Required work:
Reproduce the rows starting with the line that contains "Una treintena d" and going on through the line that contains "Sonido Tota", changing "Conferencia" to "Jornada" and leaving everything else unchanged.

● ● ● ● ●

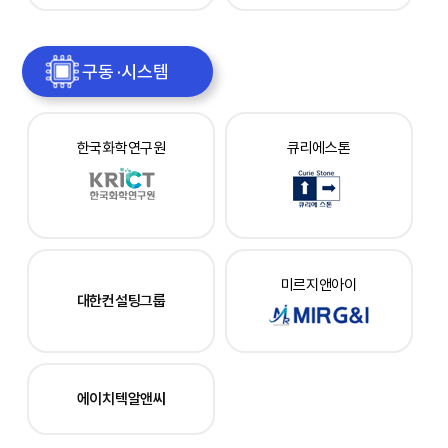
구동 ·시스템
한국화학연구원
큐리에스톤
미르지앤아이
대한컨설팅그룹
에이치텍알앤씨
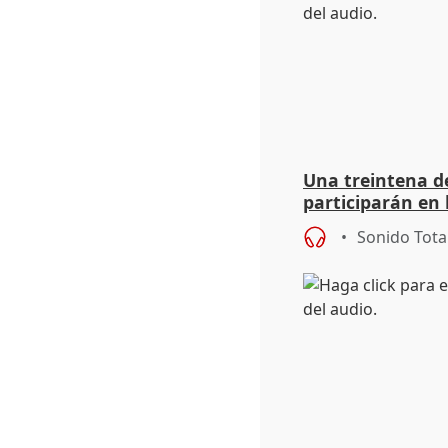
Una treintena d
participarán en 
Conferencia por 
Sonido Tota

● ● ● ● ●

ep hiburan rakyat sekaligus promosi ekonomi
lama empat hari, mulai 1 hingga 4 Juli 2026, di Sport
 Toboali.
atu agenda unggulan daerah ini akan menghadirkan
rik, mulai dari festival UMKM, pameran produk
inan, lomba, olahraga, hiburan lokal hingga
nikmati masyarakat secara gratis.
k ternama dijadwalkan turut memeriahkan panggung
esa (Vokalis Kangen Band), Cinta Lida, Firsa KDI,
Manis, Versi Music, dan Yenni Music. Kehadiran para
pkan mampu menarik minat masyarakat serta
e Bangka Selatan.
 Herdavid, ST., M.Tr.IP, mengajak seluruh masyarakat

● ● ● ● ●

Problem solution:
Una treintena d
participarán en 
Jornada por 
Sonido Tota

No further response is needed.